La façon dont les sociétés prennent en charge la question de l’environnement met en jeu des transactions entre les différents acteurs sociaux qui y participent. Depuis le XIXème siècle, le traitement juridique du risque industriel s’inscrit dans une politique de sécurité publique définie par l’Etat et organisée autour de la gestion des nuisances. Le calcul des probabilités a ouvert un champ de recherche au XVII et XVIIIe siècles dans la perspective de maîtriser l’aléa. Durant deux siècles, rappelle Peretti-Watel (2000), le calcul probabiliste va essaimer dans toutes les sciences. Allié à la statistique publique, le calcul probabiliste devient un redoutable outil de prévision. Il s’agit alors de considérer les données statistiques comme autant de réalisations de phénomènes aléatoires soumis à des lois mathématiques. Associé à des mesures et des calculs probabilistes, le rapport au risque s’appuie sur des avis d’experts légitimement désignés à traiter tout problème au nom de leurs compétences techniques. Le « discours de la maîtrise » (Gilbert, 1996) appliqué à la gestion du risque confère un caractère prédictif aux solutions et normes envisagées. Sur le long terme, ces modalités de gestion ont évolué avec la montée en expertise des associations et leur part croissante dans la mise à l’agenda des questions d’environnement.


Le défaut de consensus social sur ce qui est dangereux ou non, sur le niveau de dangerosité ou sur ce qu’il convient de faire en situation d’incertitude et, en définitive, sur le degré d’acceptation du risque, constituent des défis sociétaux majeurs. En effet, notre société est paradoxale : de moins en moins dangereuse, mais de plus en plus risquée. La prolifération contemporaine de la notion de risque s’attache aussi bien aux grandes menaces planétaires (destruction de la couche d’ozone, effet de serre…) qu’aux comportements individuels qui ponctuent notre quotidien (tabagisme, conduite automobile…). Les risques écologiques ou technologiques révèlent le fossé qui sépare les experts des profanes et suscitent de nouvelles exigences démocratiques, tandis que les risques individuels modifient notre façon de concevoir nos rapports avec autrui.

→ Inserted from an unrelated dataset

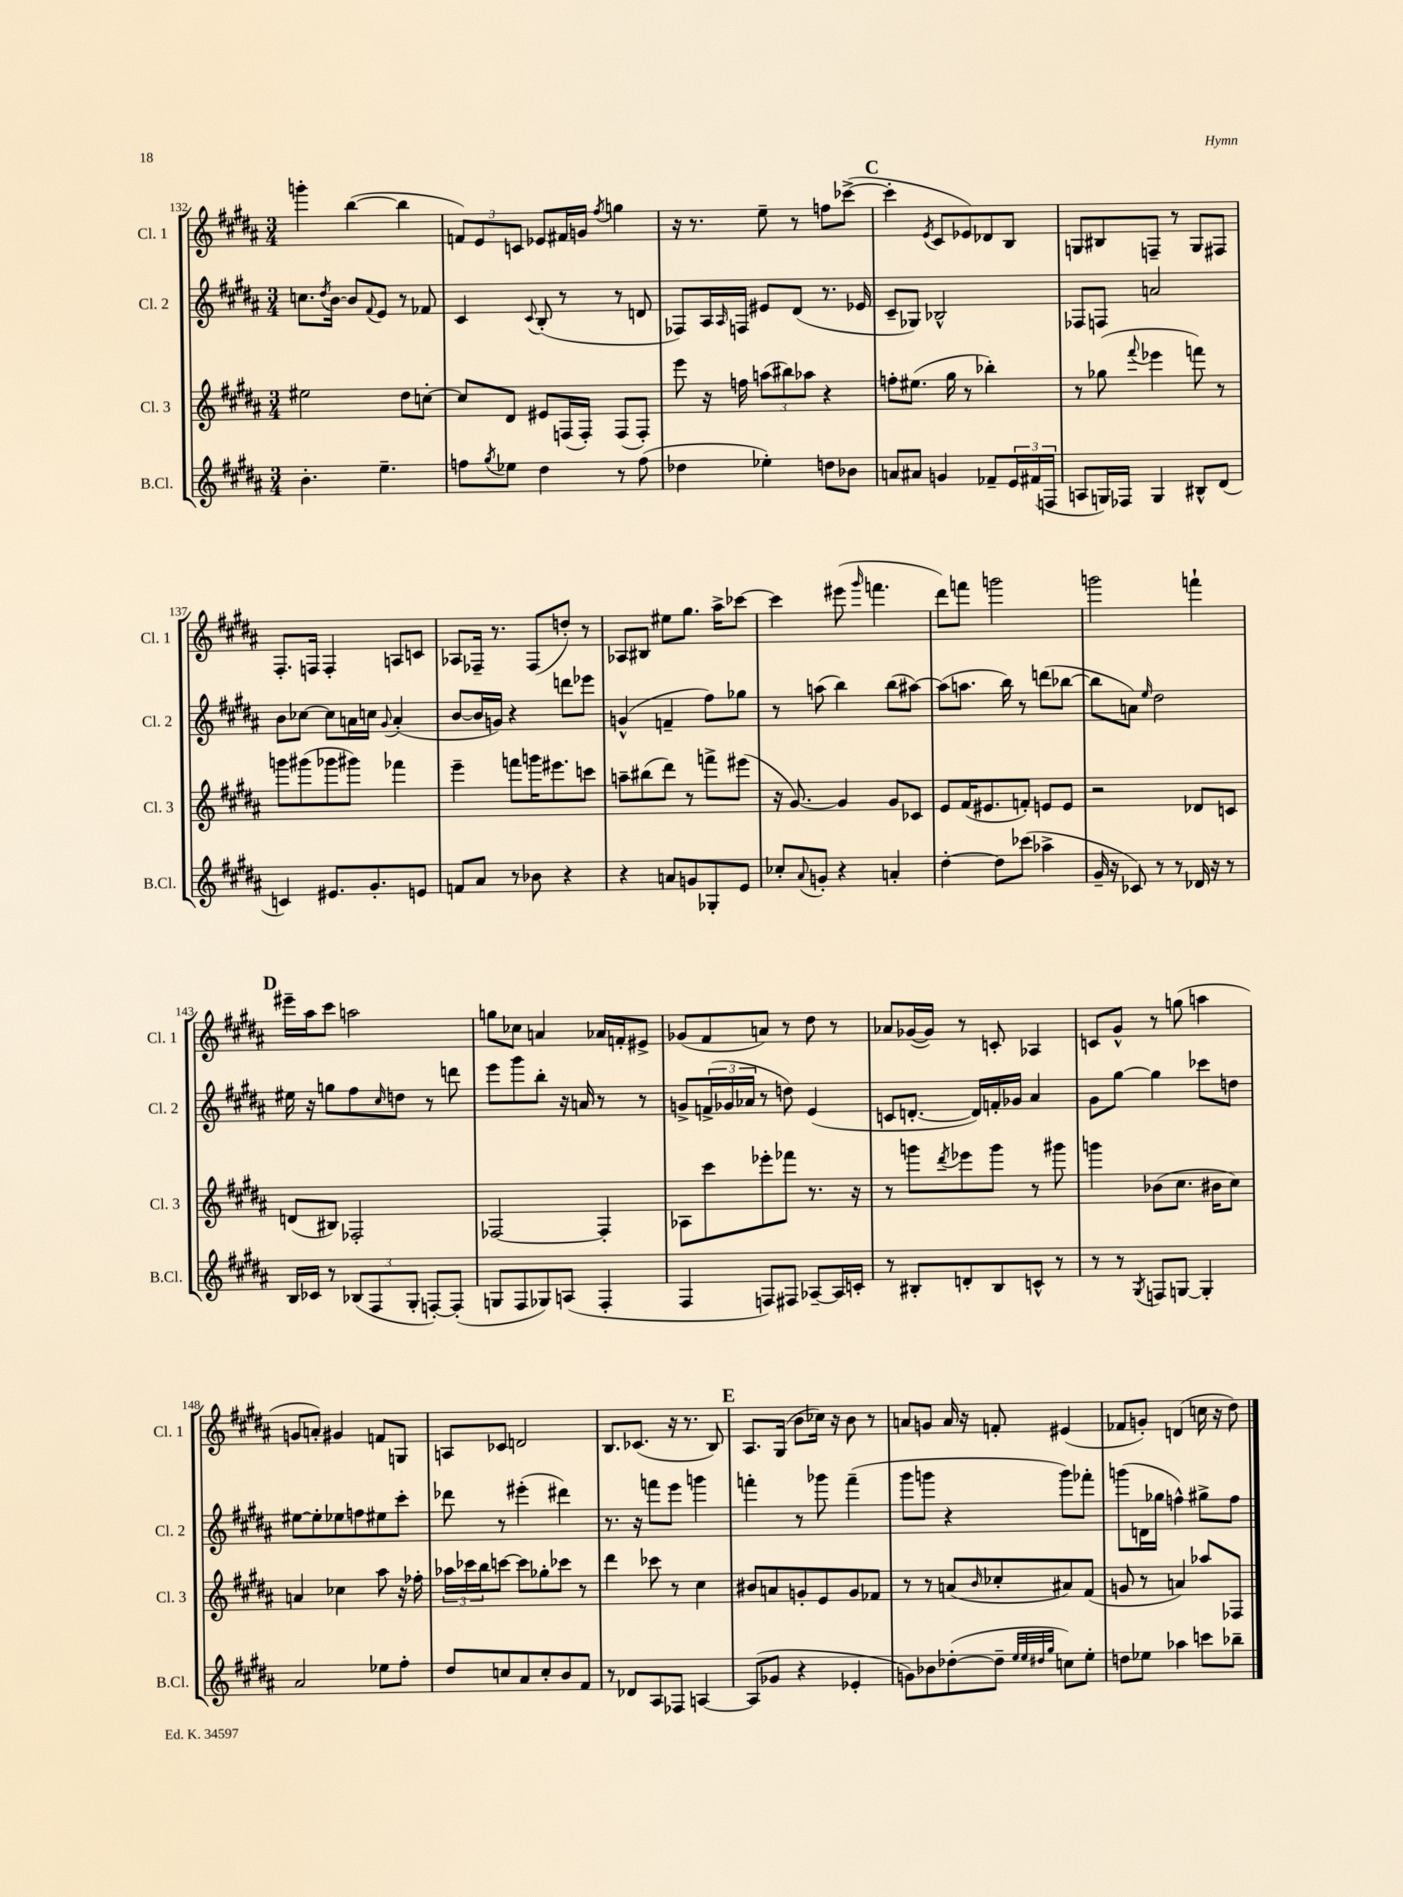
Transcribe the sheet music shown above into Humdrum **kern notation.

Au fil du temps, le risque s’est imposé comme une entrée pertinente pour comprendre les sociétés contemporaines et les défis auxquels elles doivent faire face, au point que d’aucuns, à l’instar du sociologue allemand Ulrich Beck, annoncent l’émergence d’une « société du risque ». Beck considère en effet ainsi que la science est devenue l’instrument incontournable de mesure et de gestion des risques contemporains, et se trouve confrontée à des exigences nouvelles. Mais, pour accepter un risque donné, encore faudrait-il que les connaissances minimales nécessaires à la compréhension des situations à risques et des alternatives envisageables soient acquises par les individus. Or, en entretenant l’illusion que les risques peuvent être entièrement éliminés, ou du moins maîtrisés, l’expertise scientifique est source de bien des malentendus. La société contemporaine, société – industrielle – du risque, devient alors un lieu de méfiance généralisé où profanes, et parfois même les experts, doutent et remettent en question les fondements sur lesquels elle s’est construite.

 

Les Journées du Risque organisées dans le cadre de la Chaire Rite visent à initier des débats interdisciplinaires sur la mesure du risque, ses représentations sociales et les processus de régulation et de décision.


Deux axes structureront les débats :

  • Un premier axe présentera des regards interdisciplinaires sur des objets communs d’études. Autour du sol, de l’air et de l’eau, les scientifiques, gestionnaires et acteurs publics présenteront leurs façons d’appréhender les risques.
  • Un deuxième axe présentera les apports et limites de la mesure du risque et portera sur l’analyse des représentations et les nouvelles formes de régulation initiées par la notion de risque.